## 练习任务 A
在这段 Spark SQL 示例代码中,sc.read.json 读取的 JSON 文件路径是什么?
## 练习任务 B
依据 Spark SQL 示例代码中的注释,说明代码为何要写 import sc.implicits._,并指出其中的 sc 是什么。
## 练习任务 C
摘录 Spark SQL 示例代码中从“32. val seq”起至“42. rowRDD.collect().foreach(println)”止的那一段,一字不改。
··· 所给文本
1. package com.sql
    2. import org.apache.log4j.{Level, Logger}
    3. import org.apache.spark.SparkConf
    4. import org.apache.spark.sql.{DataFrame, SparkSession}
    5. object Spark_SQL_Basic {
    6. def main(args: Array[String]): Unit = {
    7. Logger.getLogger("org").setLevel(Level.ERROR)
    8. //Spark环境
    9. val conf = new SparkConf().setMaster("local[*]").setAppName(this.getClass.getName)
    10. val sc = SparkSession.builder().config(conf).getOrCreate()
    11. //TODO 逻辑操作
    12. //隐式转换,sc不是包,而是spark的SparkSession类
    13. import sc.implicits._
    14. //DataFrame
    15. println("-----------DataFrame常规展示----------------------")
    16. //读取JSON数据
    17. val df: DataFrame = sc.read.json("data/user.json")
    18. df.show()
    19. println("-------------DataFrame SQL展示 --------------------")
    20. //DataFrame => SQL
    21. df.createTempView("user")
    22. sc.sql("select * from user").show()
    23. println("------------DataFrame DSL展示--------------------")
    24. //DataFrame => DSL
    25. df.select("username","age").show()
    26. //运算的时候,一定要加入隐式转换,
    27. df.select($"age" + 1 as "age").show()
    28. df.select('age + 2 as "age").show()
    29. //DataSet
    30. //DataFrame其实是特殊泛型的DataSet
    31. println("---------以下为DataSet展示---------")
    32. val seq = Seq(1,2,3,4)
    33. val ds = seq.toDS()
    34. ds.show()
    35. //RDD <=> DataFrame
    36. println("---------以下为RDD <=> DataFrame展示---------")
    37. val list = List((1, "huanhuan",18), (2, "haoge",19))
    38. val rdd = sc.sparkContext.makeRDD(list)
    39. val df1: DataFrame = rdd.toDF("id", "name", "age")
    40. df1.show()
    41. val rowRDD = df1.rdd
    42. rowRDD.collect().foreach(println)
    43. //DataSet <=> DataFrame
    44. println("---------DataSet <=> DataFrame展示---------")
    45. val ds1 = df1.as[User]
    46. ds1.show()
    47. val df2 = ds1.toDF()
    48. df2.show(1) //只展示一个
    49. //RDD <=> DataSet
    50. println("---------DataSet <=> RDD展示---------")
    51. //RDD转换DataSet 尽量用模式匹配。
    52. val df3 = rdd.map {
    53. case (id, name, age) => {
    54. User(id, name, age)
    55. }
    56. }.toDS()
    57. df3.show()
    58. val rdd1 = df3.rdd
    59. rdd1.collect().foreach(println)
    60. //停止Spark
    61. sc.stop()
    62. }
    63. case class User(id:Int,name:String,age:Int)
    64. }
······
··· 提取条目
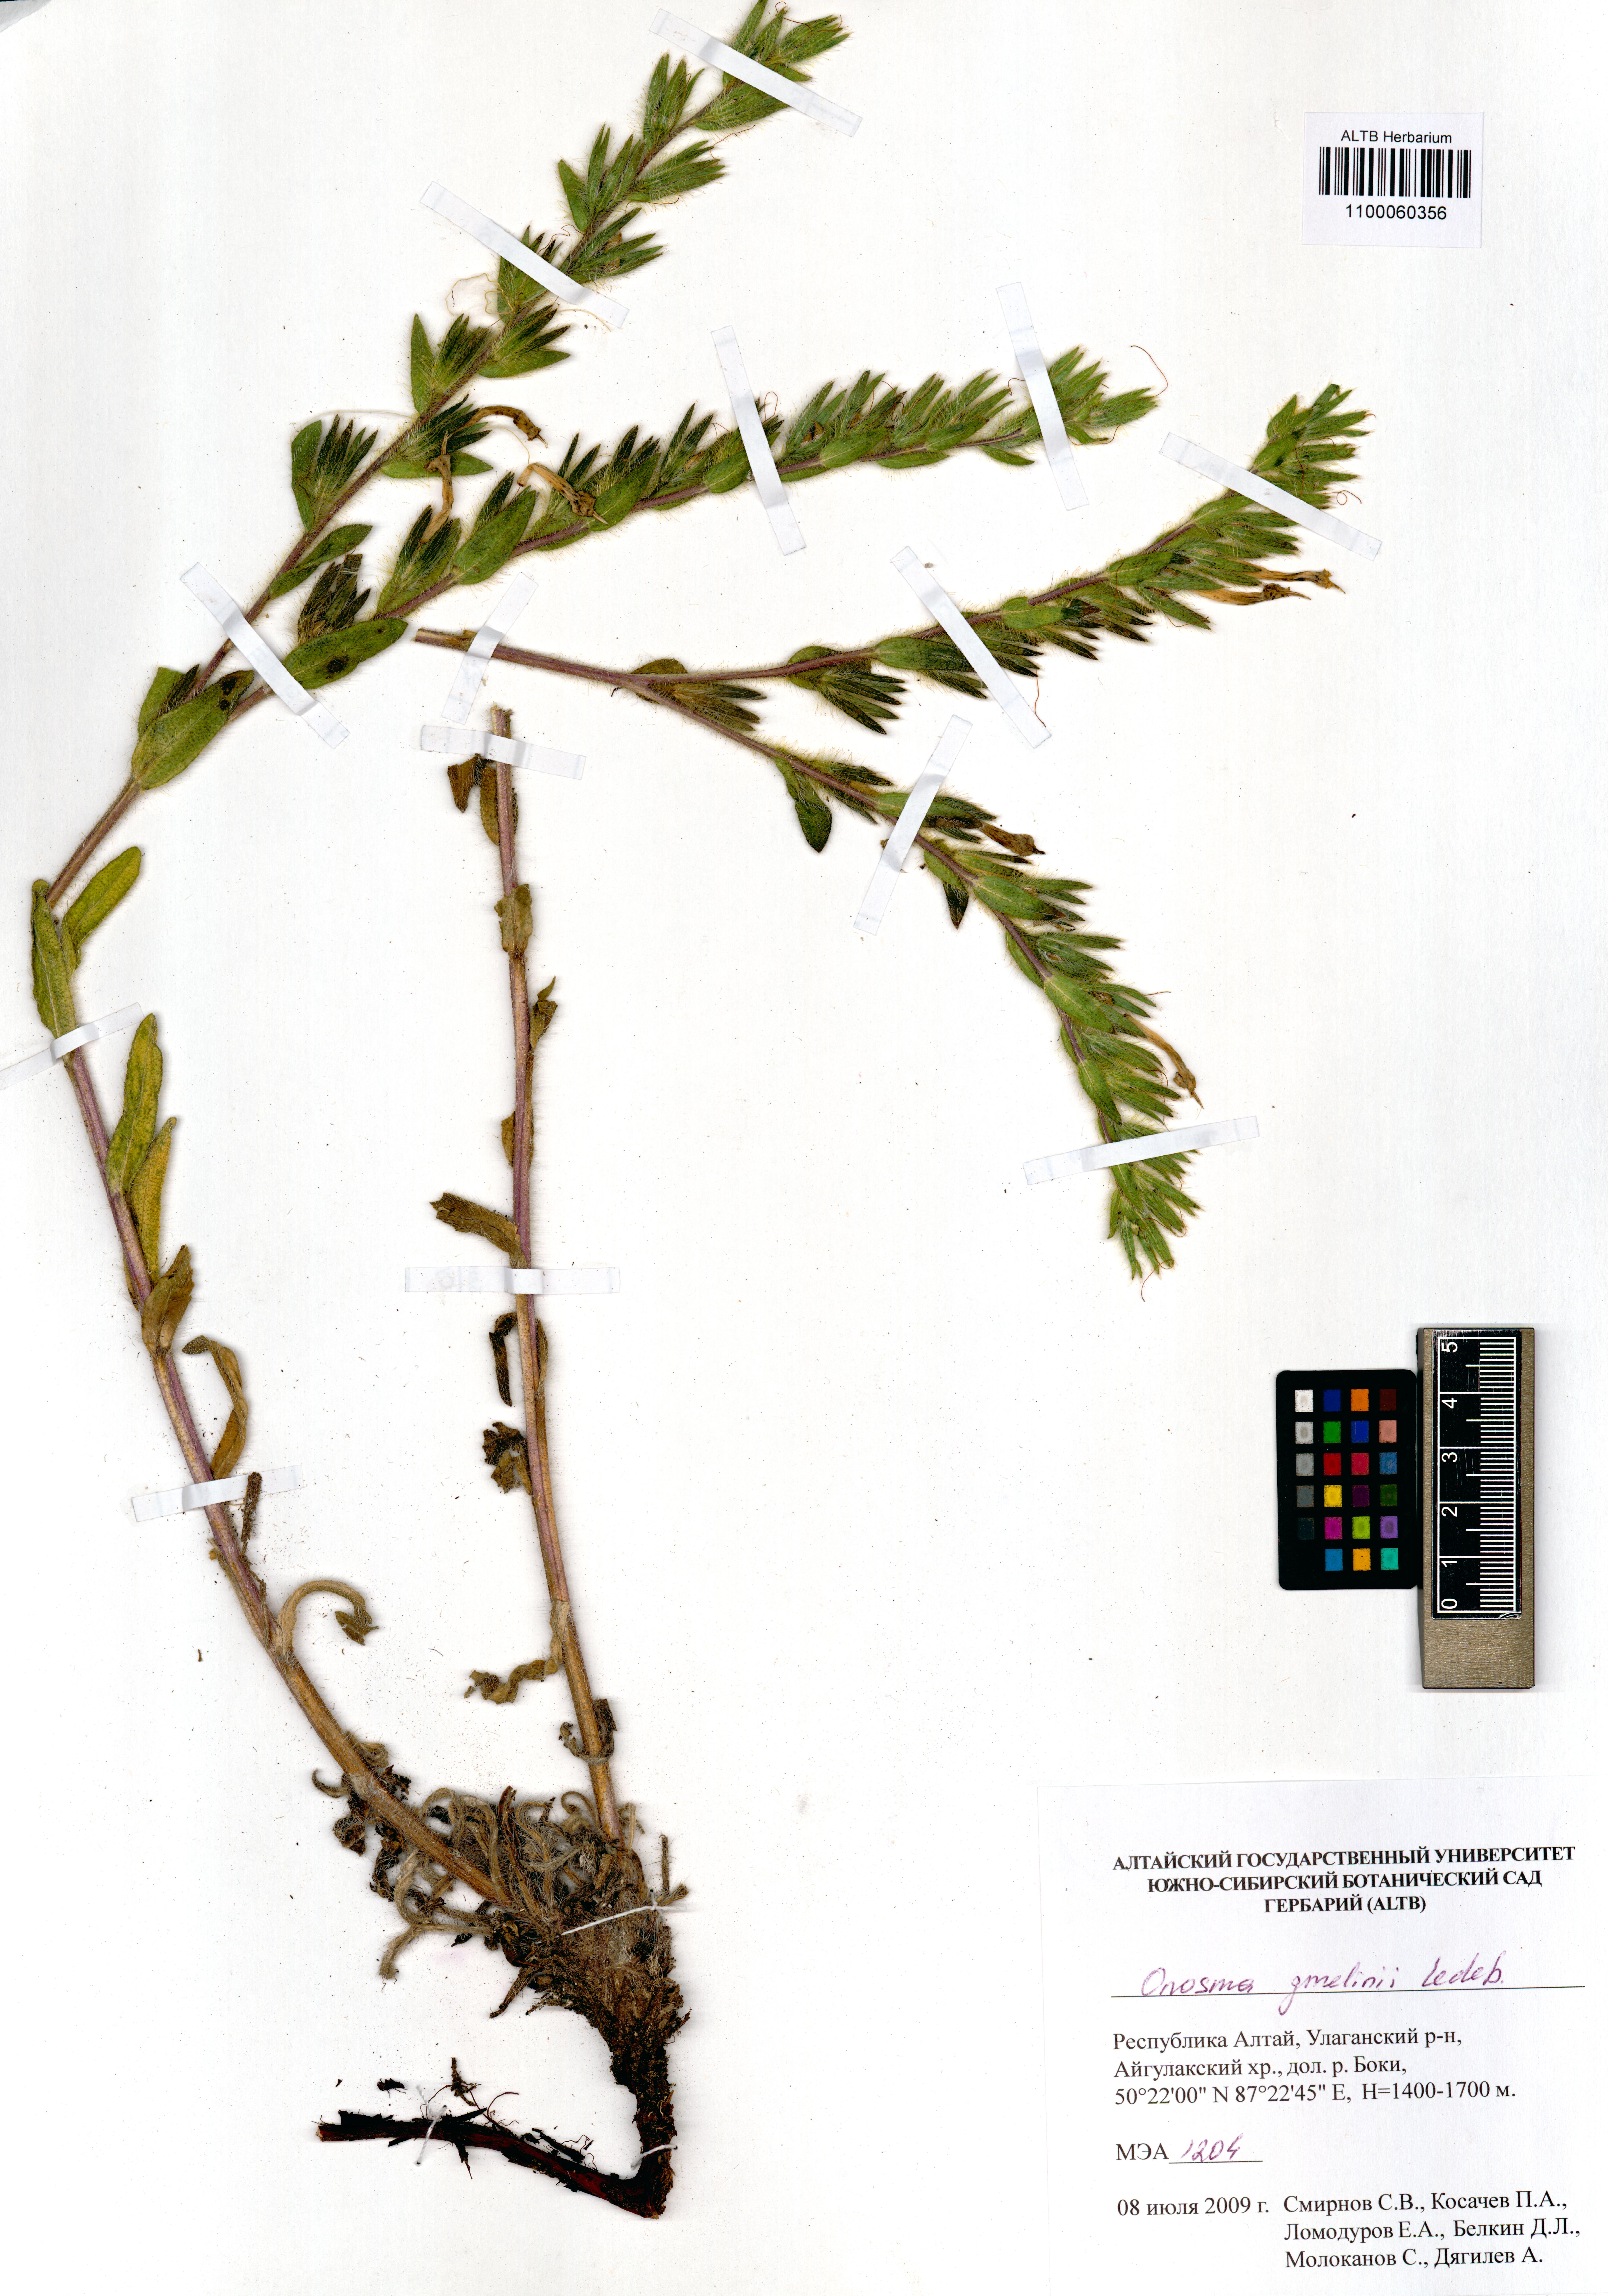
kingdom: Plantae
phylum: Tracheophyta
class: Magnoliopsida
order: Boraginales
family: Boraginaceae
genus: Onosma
······
··· 提取条目
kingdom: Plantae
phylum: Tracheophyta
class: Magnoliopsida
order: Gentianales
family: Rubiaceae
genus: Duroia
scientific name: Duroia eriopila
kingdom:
······
## 任务输出 A
data/user.json

## 任务输出 B
注释指出,运算的时候一定要加入隐式转换,所以要导入 sc.implicits._。这里的 sc 不是包,而是 Spark 的 SparkSession 类。

## 任务输出 C
32. val seq = Seq(1,2,3,4)
    33. val ds = seq.toDS()
    34. ds.show()
    35. //RDD <=> DataFrame
    36. println("---------以下为RDD <=> DataFrame展示---------")
    37. val list = List((1, "huanhuan",18), (2, "haoge",19))
    38. val rdd = sc.sparkContext.makeRDD(list)
    39. val df1: DataFrame = rdd.toDF("id", "name", "age")
    40. df1.show()
    41. val rowRDD = df1.rdd
    42. rowRDD.collect().foreach(println)